Grachtengordel Amsterdam Werelderfgoed

Al eeuwen worden de Amsterdamse grachten geroemd in binnen- en buitenland als uniek voorbeeld van stadsuitbreiding. In juli 2006 maakte de Gemeente Amsterdam dan ook bekend de Amsterdamse grachtengordel te willen voordragen voor de UNESCO Werelderfgoedlijst.

Fotograaf: Alex Lakas

Eerste criterium: uniek stedenbouwkundig meesterwerk

Op 1 augustus 2010 werd de unieke status van de grachtengordel bevestigd toen deze bij de 34e sessie van de Commissie voor het Werelderfgoed toegevoegd werd aan de Werelderfgoedlijst. ‘Het is een meesterlijk staaltje van hydraulische techniek, stadsplanologie en een weldoordacht samengaan van constructiewerk en stadsarchitectuur’ volgens UNESCO. UNESCO beschrijft de Amsterdamse grachtengordel als erfgoed met een ‘uitmuntende universele waarde’. De grachtenpanden staan volgens UNESCO voor de ontwikkeling van overzeese handel. Daarnaast vertegenwoordigen ze ook de humanistische en tolerante cultuur waar Amsterdam bekend om staat. Om toegevoegd te worden aan de Werelderfgoedlijst moest de Amsterdamse grachtengordel aan één van de tien door UNESCO geformuleerde criteria voldoen. Uit deze criteria blijkt de uitzonderlijke universele waarde van het erfgoed.

Voor de grachtengordel golden drie criteria. De eerste heeft te maken met het ontwerp van de grachtengordel. Deze is aan het eind van de zestiende eeuw ontworpen en in de zeventiende eeuw gebouwd. Het ontwerp maakte Amsterdam een uniek en grootschalig maar toch homogeen geheel. De grachtengordel is het eerste stedenbouwkundig project dat op een dergelijk grote schaal is ontworpen en aangelegd. Daarom wordt het gezien als een meesterwerk van menselijk creatief vernuft. In het ontwerp werden de functies wonen, werken en verkeer verwerkt. Hierdoor werden functionaliteit en schoonheid op zeer hoog niveau gecombineerd.

Tweede en derde criteria

Het tweede criterium van UNESCO betreft de uitwisseling van invloeden op technisch, stedenbouwkundig, maritiem en cultureel gebied waar de grachtengordel twee eeuwen lang onderdeel van is geweest. Amsterdam was getuige van vele uitwisselingen op stedenbouwkundig, architecturaal en civieltechnisch gebied. Zo was Amsterdam in de zeventiende eeuw de hoofdstad van internationale handel en intellectuele uitwisseling. Hier werd de basis gelegd voor de verspreiding van het humanistische gedachtegoed.

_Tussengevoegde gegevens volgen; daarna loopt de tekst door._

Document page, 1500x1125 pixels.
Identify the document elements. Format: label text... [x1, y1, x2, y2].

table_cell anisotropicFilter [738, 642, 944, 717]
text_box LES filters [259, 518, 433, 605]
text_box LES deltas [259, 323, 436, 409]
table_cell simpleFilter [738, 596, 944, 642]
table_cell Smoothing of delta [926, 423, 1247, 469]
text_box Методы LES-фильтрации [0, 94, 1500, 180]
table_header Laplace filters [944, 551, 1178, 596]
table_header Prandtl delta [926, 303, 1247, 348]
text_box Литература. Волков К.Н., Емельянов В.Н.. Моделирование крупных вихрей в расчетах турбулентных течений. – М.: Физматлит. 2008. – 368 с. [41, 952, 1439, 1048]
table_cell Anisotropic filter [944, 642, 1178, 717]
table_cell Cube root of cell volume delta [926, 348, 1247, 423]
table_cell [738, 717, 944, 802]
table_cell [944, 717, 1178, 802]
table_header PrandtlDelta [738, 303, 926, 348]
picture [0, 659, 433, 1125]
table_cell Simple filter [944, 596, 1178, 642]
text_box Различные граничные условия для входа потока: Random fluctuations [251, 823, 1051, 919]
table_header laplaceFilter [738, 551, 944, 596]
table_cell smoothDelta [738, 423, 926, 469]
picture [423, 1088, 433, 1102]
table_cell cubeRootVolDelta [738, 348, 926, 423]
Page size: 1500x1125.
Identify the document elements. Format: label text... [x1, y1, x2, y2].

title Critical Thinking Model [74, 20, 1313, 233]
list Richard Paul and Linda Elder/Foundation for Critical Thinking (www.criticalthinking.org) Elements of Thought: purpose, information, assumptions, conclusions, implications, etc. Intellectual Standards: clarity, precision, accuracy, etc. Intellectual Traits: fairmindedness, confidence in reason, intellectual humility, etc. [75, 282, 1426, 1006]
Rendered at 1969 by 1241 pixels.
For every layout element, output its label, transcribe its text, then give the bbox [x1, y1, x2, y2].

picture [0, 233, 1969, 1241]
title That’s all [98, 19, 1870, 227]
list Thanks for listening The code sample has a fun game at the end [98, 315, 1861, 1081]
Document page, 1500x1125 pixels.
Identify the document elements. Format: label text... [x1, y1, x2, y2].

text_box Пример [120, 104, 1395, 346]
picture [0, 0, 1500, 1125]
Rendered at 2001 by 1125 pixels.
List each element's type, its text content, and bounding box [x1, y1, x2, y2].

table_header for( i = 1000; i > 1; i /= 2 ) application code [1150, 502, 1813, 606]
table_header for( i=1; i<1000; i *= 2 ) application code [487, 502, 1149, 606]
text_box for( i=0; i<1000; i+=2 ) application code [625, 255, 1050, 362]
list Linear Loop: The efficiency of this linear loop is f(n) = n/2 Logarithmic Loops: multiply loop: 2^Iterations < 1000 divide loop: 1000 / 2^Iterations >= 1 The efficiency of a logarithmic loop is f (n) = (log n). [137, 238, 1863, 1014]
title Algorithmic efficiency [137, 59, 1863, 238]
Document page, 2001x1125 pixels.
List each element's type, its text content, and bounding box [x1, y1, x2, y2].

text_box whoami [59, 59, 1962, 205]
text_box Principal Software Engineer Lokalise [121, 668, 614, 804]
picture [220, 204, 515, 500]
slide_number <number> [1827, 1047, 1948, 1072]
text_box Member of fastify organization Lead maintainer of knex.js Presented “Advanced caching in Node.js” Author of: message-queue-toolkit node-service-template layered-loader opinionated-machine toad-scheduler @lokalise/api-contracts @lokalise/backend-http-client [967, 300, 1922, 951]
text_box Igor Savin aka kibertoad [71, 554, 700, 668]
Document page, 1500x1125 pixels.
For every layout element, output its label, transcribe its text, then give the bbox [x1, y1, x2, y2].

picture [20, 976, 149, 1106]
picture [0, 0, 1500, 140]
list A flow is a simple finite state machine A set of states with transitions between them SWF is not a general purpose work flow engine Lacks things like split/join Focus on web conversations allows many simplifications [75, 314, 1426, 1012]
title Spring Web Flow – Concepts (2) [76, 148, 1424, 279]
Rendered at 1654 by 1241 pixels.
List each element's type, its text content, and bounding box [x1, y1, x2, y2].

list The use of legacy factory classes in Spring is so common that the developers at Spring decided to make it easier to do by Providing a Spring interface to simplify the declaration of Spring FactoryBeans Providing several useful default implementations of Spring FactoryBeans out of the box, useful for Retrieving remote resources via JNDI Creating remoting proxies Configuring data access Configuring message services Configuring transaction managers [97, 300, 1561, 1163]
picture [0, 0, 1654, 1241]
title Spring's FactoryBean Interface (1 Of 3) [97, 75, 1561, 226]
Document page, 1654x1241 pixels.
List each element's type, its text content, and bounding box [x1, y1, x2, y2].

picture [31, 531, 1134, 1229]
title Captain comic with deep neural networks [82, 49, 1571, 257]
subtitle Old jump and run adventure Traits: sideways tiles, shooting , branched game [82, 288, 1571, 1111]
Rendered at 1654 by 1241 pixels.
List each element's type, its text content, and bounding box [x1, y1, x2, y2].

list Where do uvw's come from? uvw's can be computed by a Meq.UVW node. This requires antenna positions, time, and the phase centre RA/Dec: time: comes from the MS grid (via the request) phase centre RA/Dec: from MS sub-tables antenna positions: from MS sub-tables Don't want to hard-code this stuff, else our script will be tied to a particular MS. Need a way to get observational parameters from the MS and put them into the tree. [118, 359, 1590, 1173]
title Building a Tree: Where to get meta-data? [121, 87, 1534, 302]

Als derde criterium van UNESCO wordt genoemd hoe Amsterdam typerend is voor een bepaalde architectuur. Amsterdam en haar grachtenpanden, met een grote verscheidenheid aan gevels, getuigt van een zeer belangrijke periode uit de geschiedenis van de moderne wereld. Daarnaast is Amsterdam het grootste en meest uitgesproken voorbeeld van een Hollandse grachtenstad waarin het waterverkeer de stedelijke vormgeving bepaalt. Bovendien werd Amsterdam in de zeventiende en achttiende eeuw gezien als de realisatie van een ideale stad. Daarom stond dit geslaagde stedenbouwkundige project model voor vele andere projecten in steden over de hele wereld.

De grachtengordel is door de UNESCO ingedeeld in een kern- en bufferzone. In de kernzone, die je op de kaart in het rood aangegeven ziet, vormt de kernzone van het werelderfgoed. Aanvullend is er de bufferzone, het gebied op de kaart dat grijs is aangegeven. Deze bufferzone dient als bescherming van de kernzone. Belangrijk is dat de grens van de bufferzone gelijk is aan die van het sinds 1999 rijksbeschermde stadsgezicht. De toegekende UNESCO-status van 2010 is dus een voortzetting van het tot dan toe gevoerde monumentenbeleid in de binnenstad.